SUMMARY: Using a "steady-state" workload the results do not indicate a performance regression. However, I think further testing is required to investigate RADOS object creation in RHCS 3.1 on pre-existing pools. The results from the Scale Lab, using the original workload (which caused RADOS object creation), indicate a possible perf regression with the new to RHCS 3.1 default - filestore_split_merge= -10, when using pools created without expected_num_objects (i.e. from RHCS 2.5). TEST DESCRIPTION: Based on Josh's input above (Comment #10) I modified the 'hybrid' workload to avoid RADOS object creation while it runs. The specific change is here: Looking in GCrate/vars.shinc for numOBJmax setting * in Scale Lab: numOBJmax=$(( (numOBJ * 10) )) * in BAGL: numOBJmax=$numOBJ So what is different here?

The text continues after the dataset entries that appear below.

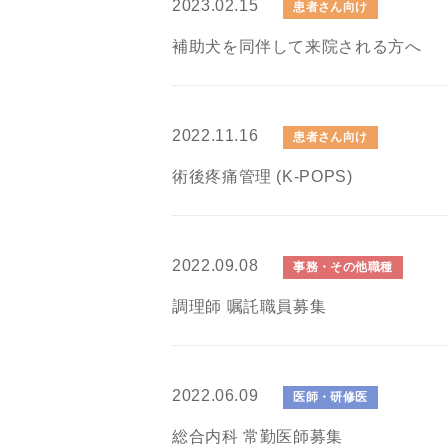
2023.02.15
患者さん向け
補助犬を同伴して来院される方へ
2022.11.16
患者さん向け
術後疼痛管理 (K-POPS)
2022.09.08
事務・その他職種
調理師 嘱託職員募集
2022.06.09
医師・研修医
総合内科 常勤医師募集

In Scale Lab the workload was expanding the object space while in BAGL it was emulating steady state with a constrained object space, and NOT causing RADOS object creation. Using this "steady-state" workload on the BAGL cluster (4x OSDs and 6x Clients), the following runs were performed: * two 24 hr runs completed with RHCS 2.5 * Cluster upgraded from 2.5 to 3.1 * two 24hr runs completed with RHCS 3.1 (post-upgrade) The table with client latency timings can be seen here https://docs.google.com/document/d/1mMfYsWRUym7RN7NtTxVKeJSjzvgmQCly-bhOk_mH6Kc/edit#bookmark=id.jsfvuzevk41 The complete writeup of the testing effort is here https://docs.google.com/document/d/1mMfYsWRUym7RN7NtTxVKeJSjzvgmQCly-bhOk_mH6Kc/edit?usp=sharing
Description: Tiffany and I ran some tests on the BAGL cluster to try to isolate the impact of filestore_split_merge setting and answer this question: > when running workloads which cause new RADOS object creation, is there a > perf regression due to change in default value for filestore_merge_threshold > (from 10 to -10). This will be the case when customers upgrade to RHCS 3.1 > and use existing pools. It is also the case when customers create a lot of > objects in pools created without expected_num_objects. We investigated these four scenarios: 1) RHCS 3.1 using new default FMT value of -10 2) RHCS 3.1 using previous FMT value of 10 3) RHCS 2.5 using default FMT value of 10 4) RHCS 3.1 using default FMT value of -10 with expected_num_objects Since cluster aging has a direct impact on the results, for each of these scenarios we deployed a fresh ceph cluster. Then we immediately performed a write intensive workload, filling the cluster to 50%. We used COSbench to issue and monitor the fill cluster workload, recording: bandwidth, average response time and 99% response time: 1) RHCS 3.1 using new default FMT value of -10 Bandwidth=666.5MB/S Avg-ResTime=793ms 99%-RT=15790ms 2) RHCS 3.1 using previous FMT value of 10 Bandwidth=698MB/S Avg-ResTime=764ms 99%-RT=15570ms 3) RHCS 2.5 using default FMT value of 10 Bandwidth=516MB/S Avg-ResTime=1024ms 99%-RT=23270ms (SLOWEST) 4) RHCS 3.1 using default FMT value of -10 with expected_num_objects Bandwidth=1.03GB/S Avg-ResTime=513ms 99%-RT=9710ms (FASTEST) The results show that all the RHCS 3.1 cluster fills ran significantly faster, with lower latencies, than RHCS 2.5 (scenario #3). Amongst the RHCS 3.1 test, Scenario #2 was slightly faster than Scenario #1, but not alarmingly so. Scenario #4 ran on RHCS 3.1 and the pool was created using expected_num_objects, which precreates the filestore directory structure. As expected that test provided the best performance. That is the method we want RGW customers to adopt. It is new to RHCS 3.1 and is being documented in the RGW for Production Guide. I am closing this BZ.